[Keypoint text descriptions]
--- START ---

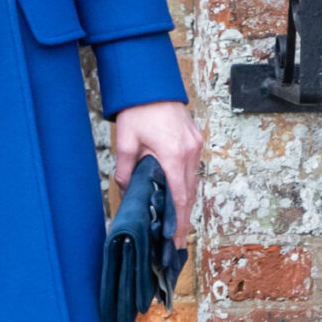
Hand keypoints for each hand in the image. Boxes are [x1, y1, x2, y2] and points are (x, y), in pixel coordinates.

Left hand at [113, 98, 201, 242]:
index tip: (176, 238)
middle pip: (190, 192)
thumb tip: (126, 190)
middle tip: (175, 239)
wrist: (151, 83)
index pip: (181, 196)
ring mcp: (195, 145)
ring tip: (176, 222)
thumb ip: (126, 169)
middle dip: (183, 217)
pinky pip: (192, 168)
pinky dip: (186, 183)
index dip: (179, 220)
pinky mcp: (194, 139)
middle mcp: (190, 151)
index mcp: (174, 154)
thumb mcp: (126, 141)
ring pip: (192, 181)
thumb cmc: (138, 109)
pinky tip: (178, 194)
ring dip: (185, 201)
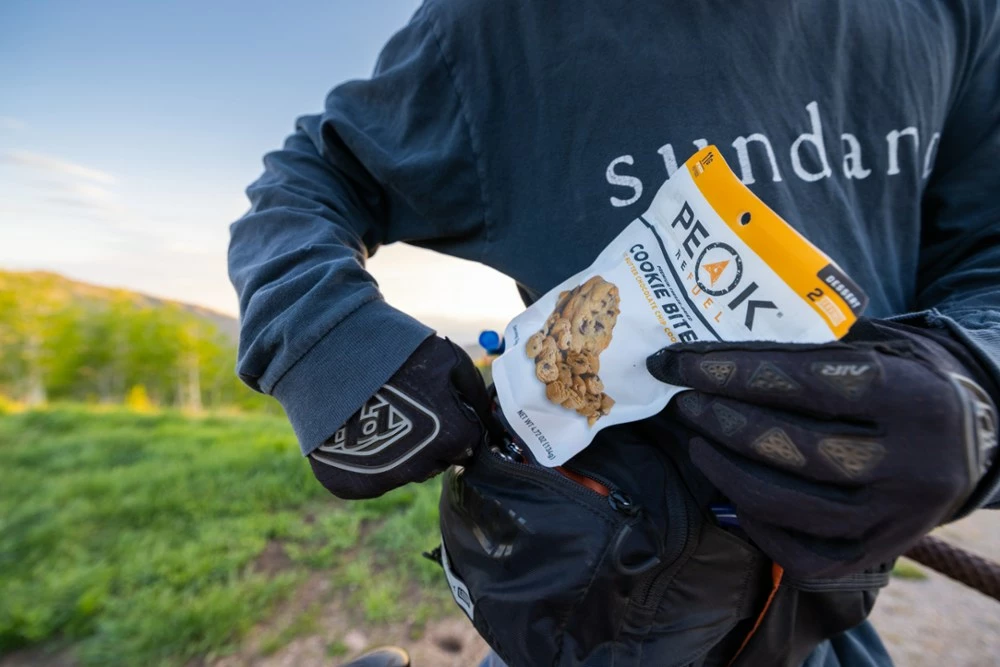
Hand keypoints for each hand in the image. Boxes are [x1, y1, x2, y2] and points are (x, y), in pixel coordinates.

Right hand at [309, 336, 491, 498]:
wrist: (330, 352)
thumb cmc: (397, 352)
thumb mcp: (450, 361)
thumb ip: (475, 397)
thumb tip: (491, 421)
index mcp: (453, 437)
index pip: (466, 445)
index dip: (452, 424)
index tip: (433, 406)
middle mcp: (421, 468)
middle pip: (435, 463)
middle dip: (427, 441)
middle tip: (403, 408)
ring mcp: (384, 480)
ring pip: (402, 472)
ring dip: (397, 452)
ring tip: (376, 414)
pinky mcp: (349, 485)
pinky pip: (369, 479)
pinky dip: (365, 461)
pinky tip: (355, 429)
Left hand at [646, 318, 997, 576]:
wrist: (978, 437)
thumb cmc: (907, 378)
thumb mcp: (879, 346)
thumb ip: (813, 351)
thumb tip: (715, 354)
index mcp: (913, 396)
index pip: (806, 382)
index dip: (734, 373)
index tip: (681, 364)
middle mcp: (913, 462)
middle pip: (793, 446)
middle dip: (723, 421)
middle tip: (685, 401)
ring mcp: (899, 515)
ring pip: (791, 505)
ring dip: (727, 471)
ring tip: (698, 441)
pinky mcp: (882, 550)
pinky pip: (805, 555)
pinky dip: (758, 525)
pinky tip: (732, 493)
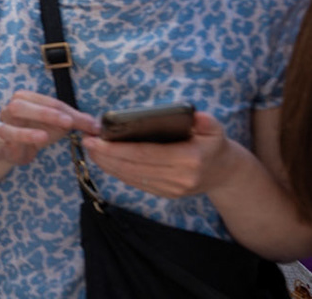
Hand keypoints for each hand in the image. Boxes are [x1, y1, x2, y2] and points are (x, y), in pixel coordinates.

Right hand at [0, 90, 97, 166]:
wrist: (14, 141)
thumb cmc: (38, 126)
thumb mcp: (57, 122)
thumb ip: (76, 121)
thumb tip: (99, 127)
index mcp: (25, 99)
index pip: (45, 101)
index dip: (62, 110)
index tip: (79, 121)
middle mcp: (10, 111)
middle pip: (20, 107)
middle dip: (43, 113)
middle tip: (66, 123)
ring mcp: (4, 129)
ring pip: (8, 128)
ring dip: (24, 133)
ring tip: (42, 137)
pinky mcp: (1, 147)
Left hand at [83, 110, 230, 199]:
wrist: (225, 173)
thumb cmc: (212, 143)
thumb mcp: (214, 129)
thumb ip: (205, 122)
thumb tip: (195, 117)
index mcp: (189, 159)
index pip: (145, 154)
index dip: (118, 148)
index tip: (96, 139)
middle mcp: (179, 178)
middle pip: (134, 168)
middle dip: (106, 156)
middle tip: (86, 142)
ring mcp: (173, 189)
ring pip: (133, 178)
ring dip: (108, 165)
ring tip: (90, 150)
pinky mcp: (167, 194)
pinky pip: (138, 184)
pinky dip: (119, 173)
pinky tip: (105, 161)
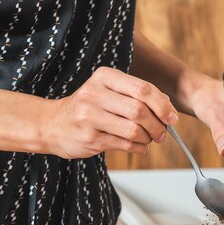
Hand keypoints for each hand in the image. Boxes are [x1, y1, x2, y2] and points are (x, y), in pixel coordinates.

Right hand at [45, 67, 177, 158]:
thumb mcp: (108, 90)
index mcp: (104, 77)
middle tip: (162, 132)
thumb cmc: (87, 107)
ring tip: (149, 139)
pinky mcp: (90, 138)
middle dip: (158, 124)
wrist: (51, 124)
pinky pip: (124, 144)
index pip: (143, 89)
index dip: (163, 105)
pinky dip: (138, 147)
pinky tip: (140, 146)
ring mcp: (90, 117)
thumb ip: (136, 95)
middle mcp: (95, 94)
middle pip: (140, 110)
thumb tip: (168, 107)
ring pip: (134, 129)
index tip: (172, 117)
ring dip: (148, 138)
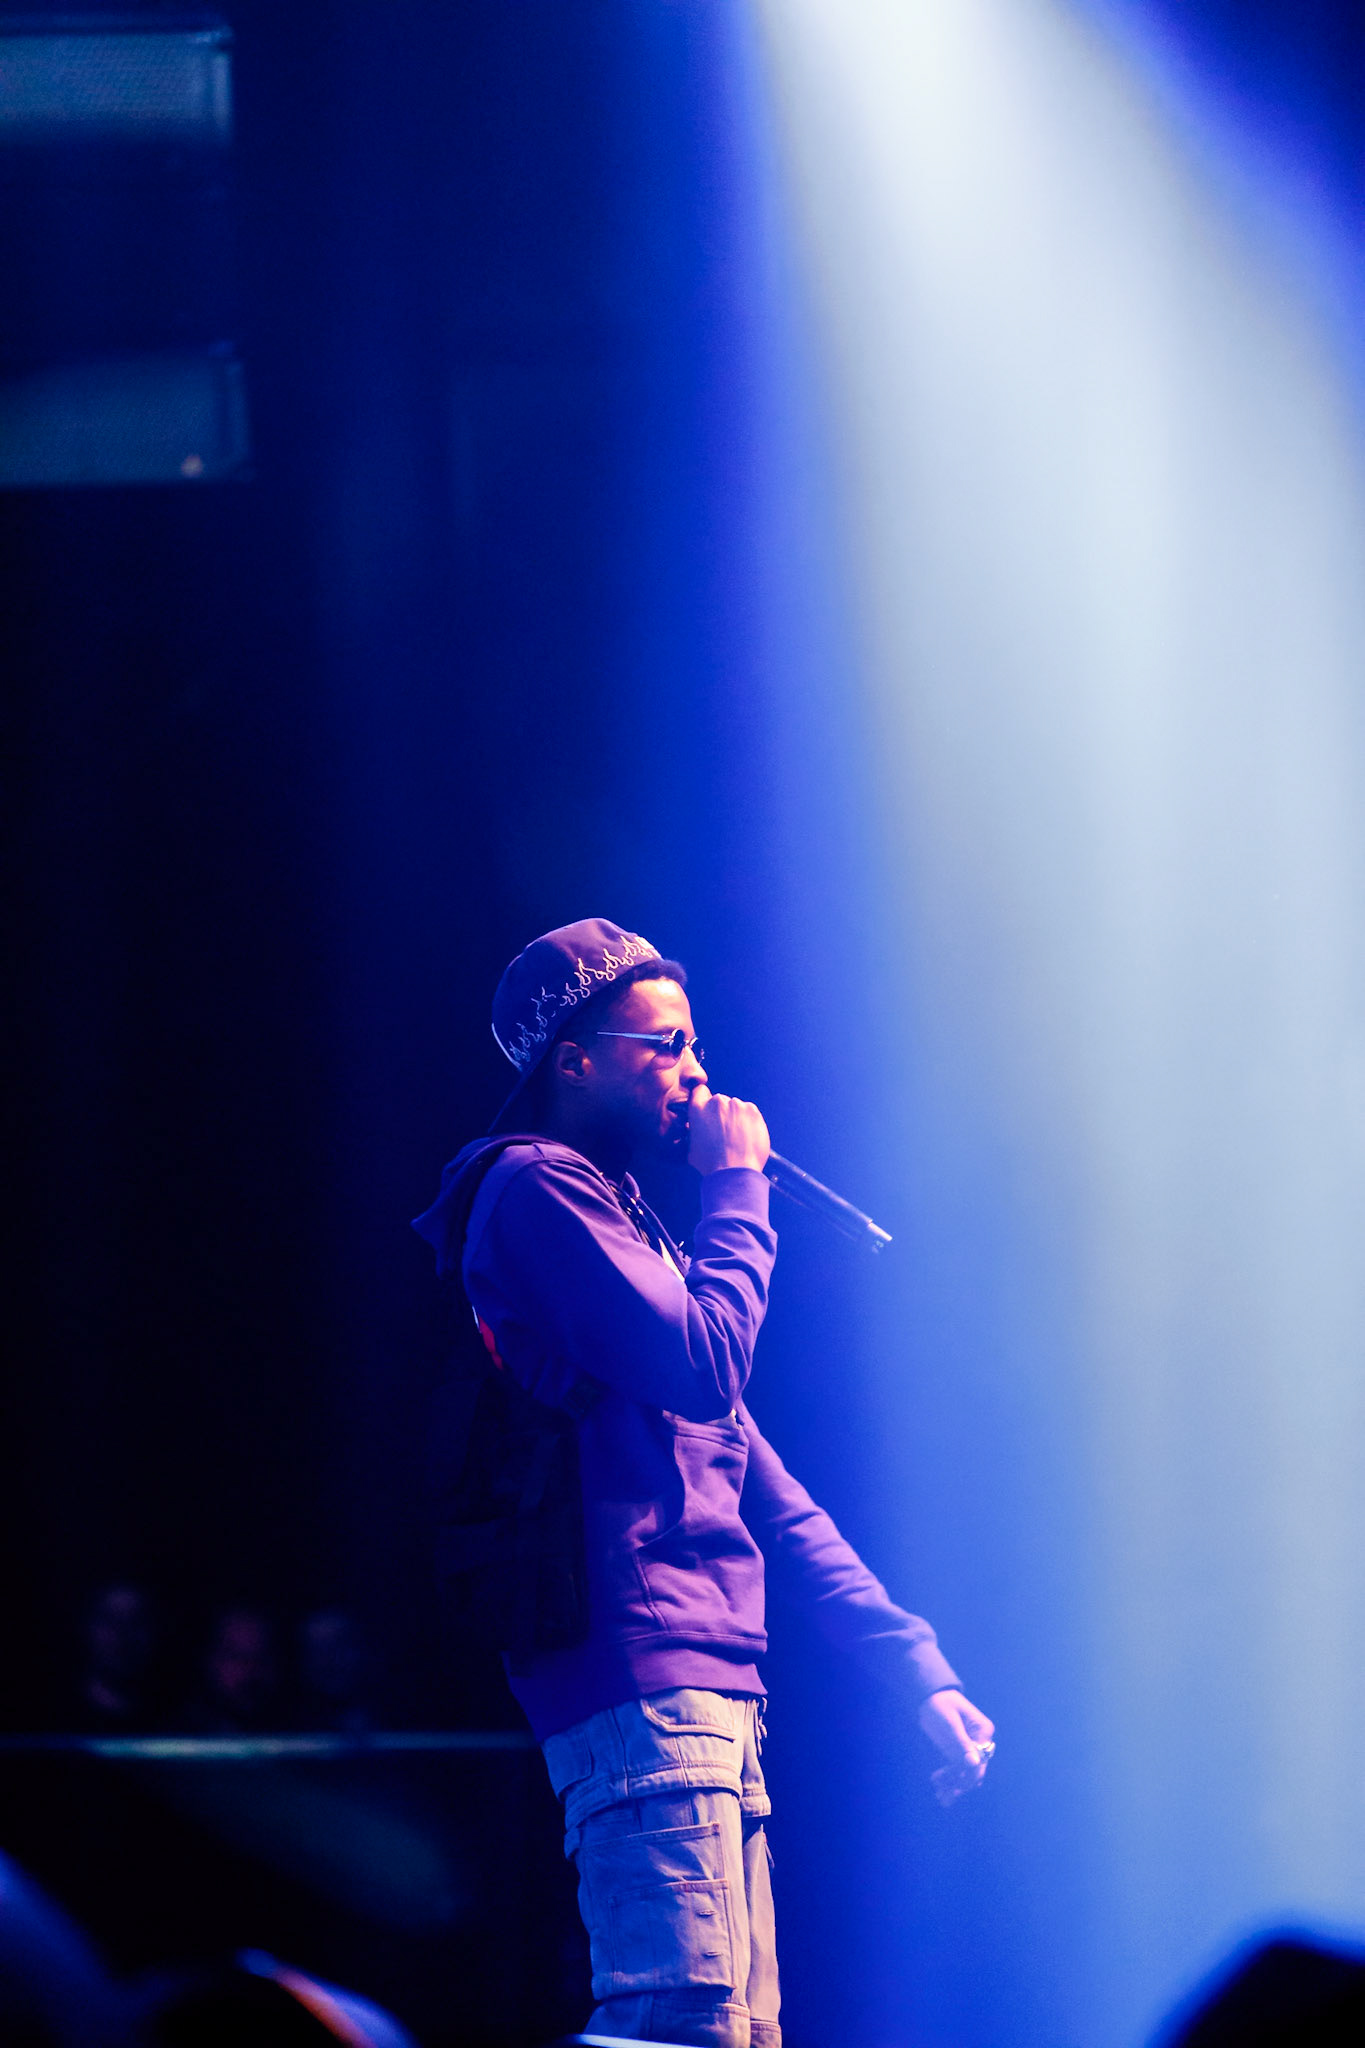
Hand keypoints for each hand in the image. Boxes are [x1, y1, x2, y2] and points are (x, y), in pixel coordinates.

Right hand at [686, 1084, 770, 1175]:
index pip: (700, 1091)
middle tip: (724, 1132)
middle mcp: (717, 1102)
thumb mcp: (692, 1148)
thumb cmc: (712, 1163)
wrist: (735, 1171)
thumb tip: (696, 1131)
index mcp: (698, 1108)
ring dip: (736, 1117)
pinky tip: (746, 1137)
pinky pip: (749, 1112)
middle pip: (719, 1101)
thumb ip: (694, 1132)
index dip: (704, 1100)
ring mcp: (736, 1105)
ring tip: (737, 1137)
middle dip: (721, 1113)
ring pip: (736, 1107)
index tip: (708, 1110)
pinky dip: (749, 1121)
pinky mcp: (753, 1110)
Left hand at [918, 1688, 995, 1806]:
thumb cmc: (940, 1704)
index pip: (980, 1759)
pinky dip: (948, 1777)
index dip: (970, 1775)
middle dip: (960, 1784)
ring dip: (953, 1784)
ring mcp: (969, 1747)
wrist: (929, 1696)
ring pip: (964, 1772)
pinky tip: (936, 1783)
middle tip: (946, 1797)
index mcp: (983, 1731)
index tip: (956, 1788)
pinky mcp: (957, 1751)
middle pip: (974, 1769)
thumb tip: (974, 1764)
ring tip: (940, 1797)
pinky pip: (955, 1768)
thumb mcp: (950, 1723)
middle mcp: (979, 1741)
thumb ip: (961, 1743)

--- END ---

Problem statement: What is needed is an exact copy of the lines above, from the one holding "wrist: (151, 83)" down to the one holding "index mcp: (453, 437)", with those two included and the pictures left out.

Answer area:
wrist: (151, 83)
index pip: (181, 196)
ring mcp: (195, 145)
ring tip: (176, 222)
thumb ip: (126, 169)
middle dip: (183, 217)
pinky pip: (192, 168)
pinky dip: (186, 183)
index dip: (179, 220)
pinky mcp: (194, 139)
middle mcp: (190, 151)
index mcp: (174, 154)
thumb mcp: (126, 141)
ring pip: (192, 181)
thumb cmc: (138, 109)
pinky tip: (178, 194)
ring dip: (185, 201)
Hand keypoints for each hand in the image. Boxes are [x1, y1, x2, y2] and points are (x, y), in pixel coordinates.

Right hand at [309, 336, 491, 498]:
wrist: (330, 352)
thumb cmc: (397, 352)
thumb mcp: (450, 361)
thumb ip: (475, 397)
thumb tip: (491, 421)
index mcp: (453, 437)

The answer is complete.